The Ethiopian Disciple

What will God require of that noble saint in his remote land? He will want him to continue to believe in Jesus and to grow in that faith. His Old Testament Scriptures will serve that need, even as they served other disciples then and now. His copy of Isaiah will have new and reassuring meanings to him now each time he reads it. He will see a picture of his Savior now as he meditates on the rituals of the law. But what about attendance to worship services? Participation in assemblies is not a requirement for justification, but it is intended to be for edification. All should involve themselves in strength-building activities. But assemblies are not the only means for keeping faith strong. Many disciples maintain strong faith who have been unable to attend services for years. The eunuch had kept his faith in God strong enough, without such “acts of worship” in assemblies, to cause him to return to Jerusalem for Jewish worship. He had gained his strength from the available Scriptures. Can they not still serve that disciple’s purpose well?

How will this displaced brother know what to do in serving God? He can remember that his Scriptures tell him to continue loving God and man. That’s what Jesus would stress. Nothing new there. Being a devout Jew, he will surely remember, “He has showed you, O man, what is good; and what does the Lord require of you but to do justice, and to love kindness, and to walk humbly with your God?” (Micah 6:8). Jesus would have him to follow the Golden Rule, “for this is the law and the prophets.” James would tell him, “Religion that is pure and undefiled before God and the Father is this: to visit the orphans and widows in their affliction, and to keep oneself unstained from the world.” (James 1:27). Jesus and James were only restating God’s universal will which the law and the prophets sought to promote. God still wants the same response from man. A man need not have New Testament writings to know the will of God for holy living. Spirit-filled men elaborate on these simple requirements in the epistles, giving practical application among various peoples, cultures, and settings. The treasurer can continue to be a devout disciple in the same general manner that he was a devout Jew.

Too many of us have considered assemblies and their rituals as the major requirement of God and the evident demonstration of our righteousness. But how misdirected we have been! These assemblies and rituals are important only as they strengthen our faith and encourage us to live the kind of daily lives epitomized in the paragraph above. Splitting hairs about how to perform acceptable rituals and chalking up records of frequency of performance of them have little connection with what God requires of us. The eunuch will go to worship no more as he did on his long journey to Jerusalem but, instead, his daily life will be a living sacrifice/offering/worship.

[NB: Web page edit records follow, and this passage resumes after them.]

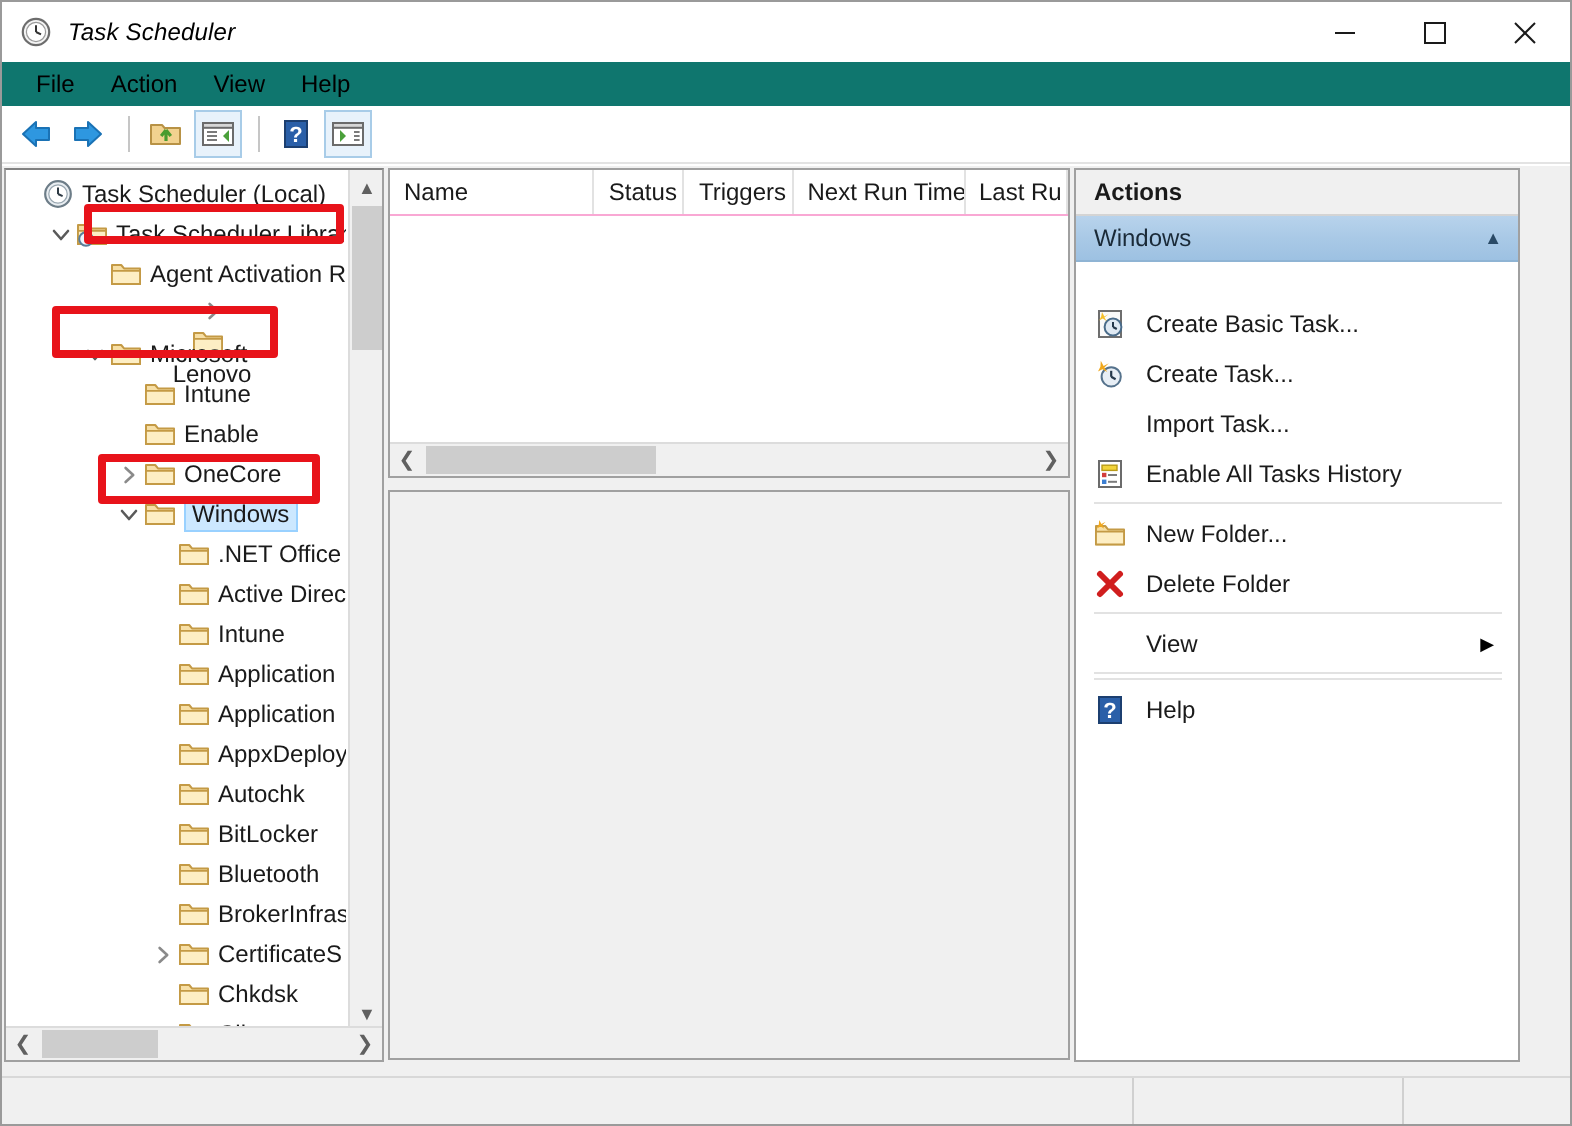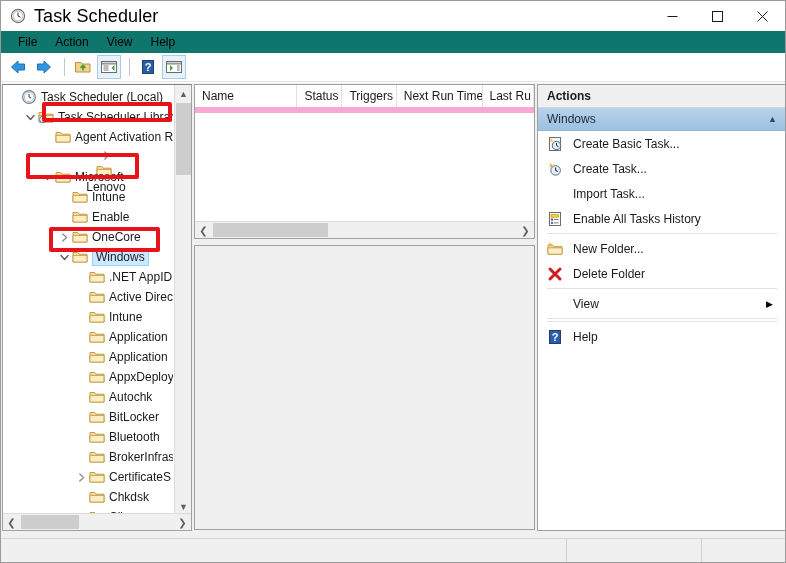--- a/index.html
+++ b/index.html
@@ -37,9 +37,10 @@
     flex: 0 0 auto;
   }
   .title-text {
-    font-size: 18px;
+    font-size: 12px;
     color: #000;
     letter-spacing: .1px;
+    font-style: italic;
   }
   .win-controls {
     position: absolute;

“But he will continue his Jewish rituals,” you may protest. What’s the problem with that? The Judean disciples and Paul did that also (Acts 15; 18:18; 21:17-26). There is no conflict, for they performed neither those Jewish rituals nor Christian rituals in an effort to justify themselves.

Ideally, the treasurer will influence his family and friends so that they will accept Christ. Then in their discipleship together, they will engage in such activities as will strengthen their faith and encourage them in fulfilling God’s timeless law in their lives. The New Testament Scriptures, which are of special blessing to us, will not be necessary as they continue to call on their God in Christ. They will look to no activities of theirs for any sacramental or meritorious value and look upon no pattern of conformity as sacred. Each will serve in his individual relationship with God. Collectively, they will be Christ’s church, free from all of our theological conceptions and misconceptions about it.

All of this seems too simple to be true, yet I am not going to accuse the Spirit of poor judgment just because I have been confused. Effort was not lost in converting the Secretary of the Treasury of Ethiopia. And if the Spirit’s way will suffice for the Ethiopian nobleman, surely it will suffice for you and me.

Being free in Christ, let us, like the eunuch, go on our way rejoicing.